**GOAL OF THE EXERCISE**.
The lines you return must be all those in the data that hold the string "wrist".

**DATA FOR REVIEW**.
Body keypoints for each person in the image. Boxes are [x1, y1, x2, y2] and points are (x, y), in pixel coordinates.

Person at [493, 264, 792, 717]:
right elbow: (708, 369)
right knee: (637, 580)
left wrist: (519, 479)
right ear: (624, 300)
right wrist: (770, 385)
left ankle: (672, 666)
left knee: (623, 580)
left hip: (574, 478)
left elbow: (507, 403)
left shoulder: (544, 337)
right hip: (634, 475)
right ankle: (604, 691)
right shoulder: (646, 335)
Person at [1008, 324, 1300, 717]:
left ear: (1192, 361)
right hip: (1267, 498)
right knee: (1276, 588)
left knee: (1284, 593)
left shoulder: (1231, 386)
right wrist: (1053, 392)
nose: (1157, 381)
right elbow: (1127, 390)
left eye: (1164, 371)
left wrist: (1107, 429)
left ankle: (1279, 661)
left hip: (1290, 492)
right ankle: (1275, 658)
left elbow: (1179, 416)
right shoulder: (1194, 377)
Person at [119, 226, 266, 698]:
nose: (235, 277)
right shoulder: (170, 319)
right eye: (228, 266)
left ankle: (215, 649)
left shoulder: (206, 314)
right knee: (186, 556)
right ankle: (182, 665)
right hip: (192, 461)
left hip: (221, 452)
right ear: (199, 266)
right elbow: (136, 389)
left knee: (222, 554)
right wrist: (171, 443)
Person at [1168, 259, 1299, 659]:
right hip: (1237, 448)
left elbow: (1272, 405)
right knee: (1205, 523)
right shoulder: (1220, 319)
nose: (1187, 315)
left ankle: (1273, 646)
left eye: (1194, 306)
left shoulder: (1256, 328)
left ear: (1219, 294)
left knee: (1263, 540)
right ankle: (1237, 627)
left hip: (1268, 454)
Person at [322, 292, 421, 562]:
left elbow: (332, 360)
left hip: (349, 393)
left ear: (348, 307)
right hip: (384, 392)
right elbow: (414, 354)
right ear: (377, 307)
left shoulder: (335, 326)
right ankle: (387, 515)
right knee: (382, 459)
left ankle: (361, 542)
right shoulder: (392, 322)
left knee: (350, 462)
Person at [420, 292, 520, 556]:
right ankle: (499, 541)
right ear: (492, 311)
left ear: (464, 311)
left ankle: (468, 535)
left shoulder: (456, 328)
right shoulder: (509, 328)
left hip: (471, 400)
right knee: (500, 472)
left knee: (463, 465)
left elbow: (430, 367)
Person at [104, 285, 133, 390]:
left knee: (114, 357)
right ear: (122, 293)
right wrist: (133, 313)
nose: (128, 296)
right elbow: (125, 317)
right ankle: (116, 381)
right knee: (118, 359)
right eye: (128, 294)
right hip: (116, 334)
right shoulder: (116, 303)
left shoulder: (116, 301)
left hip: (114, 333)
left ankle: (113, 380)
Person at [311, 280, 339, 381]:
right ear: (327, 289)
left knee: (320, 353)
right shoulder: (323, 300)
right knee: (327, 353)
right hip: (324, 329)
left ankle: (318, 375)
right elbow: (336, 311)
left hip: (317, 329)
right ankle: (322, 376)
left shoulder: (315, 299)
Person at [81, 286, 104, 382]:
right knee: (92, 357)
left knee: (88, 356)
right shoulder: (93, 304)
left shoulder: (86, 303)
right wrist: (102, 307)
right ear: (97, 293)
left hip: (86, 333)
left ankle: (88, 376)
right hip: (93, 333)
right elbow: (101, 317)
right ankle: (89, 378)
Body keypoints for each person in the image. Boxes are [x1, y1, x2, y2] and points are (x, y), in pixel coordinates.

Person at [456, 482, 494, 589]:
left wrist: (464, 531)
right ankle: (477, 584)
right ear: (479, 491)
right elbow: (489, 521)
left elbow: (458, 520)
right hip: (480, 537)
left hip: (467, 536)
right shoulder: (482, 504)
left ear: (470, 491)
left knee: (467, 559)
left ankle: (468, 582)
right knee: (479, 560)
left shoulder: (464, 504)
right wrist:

**EXERCISE OUTPUT**.
left wrist: (519, 479)
right wrist: (770, 385)
right wrist: (1053, 392)
left wrist: (1107, 429)
right wrist: (171, 443)
right wrist: (133, 313)
right wrist: (102, 307)
left wrist: (464, 531)
right wrist:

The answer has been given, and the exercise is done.